Ibrahim Daud Ali, 28 was once a farmer. His livelihood was dependent on the crops he got after every planting season. But things began to change when rains became erratic until they failed altogether. With that, the crops also failed. And that marked the beginning of his end. With no tangible skills, he took up any job that could sustain him and his family until he was selected as one of the Technical and Vocational Education and Training (TVET) students.

“The village was involved in selecting those who were most in need to be part of the TVET training. I chose tailoring because it will help me start a business in my village and have a steady income to support my family,” he declares. 

For four months, he dedicated himself to learning all that he could concerning tailoring.

“We were taught not only tailoring but also how to price our clothes and make a profit at the end of the day. For instance, children below 4 years, we charge US 1.5 dollars. Those above 5 years we charge, US  3 dollars. The price is also different for men and women. Once I set up my business this is how I will price my clothes.”

Ibrahim is thankful for the opportunity that he was given.

“I am grateful for all the people who were involved in selecting those who are less privileged in the society and see them gain some skills.”

With gratitude, he wants to pass forward the skills he has learnt to those who were not selected.

“The youth who are without skills in my village are many and most of them could not make it for the training. The least I can do, is train some of my friends to learn what I learnt and enable them start their own business as well.”

His one request, however, is one; the number of students to be increased so that more youth can be accommodated.

Ibrahim was among 20 students from Qansadhere who graduated in July after an intense four-month training in various market relevant skills. The skills included tailoring, tie & dye, beauty and salon.
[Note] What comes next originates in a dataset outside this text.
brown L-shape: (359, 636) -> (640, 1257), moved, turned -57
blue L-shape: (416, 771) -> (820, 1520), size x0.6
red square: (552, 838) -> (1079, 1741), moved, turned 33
ADRA under the Somalia Resilience Program (SomReP) implements drought recovery livelihoods, food security and resilient projects aimed at building community assets and creating safety nets which enables the beneficiaries to withstand the effects of recurring disasters in Somalia. The South West State Drought Recovery project in Qansadhere contributes to improved resilience and increased adaptive capacities for communities’ households in Somalia to protect their livelihoods over continuing shocks.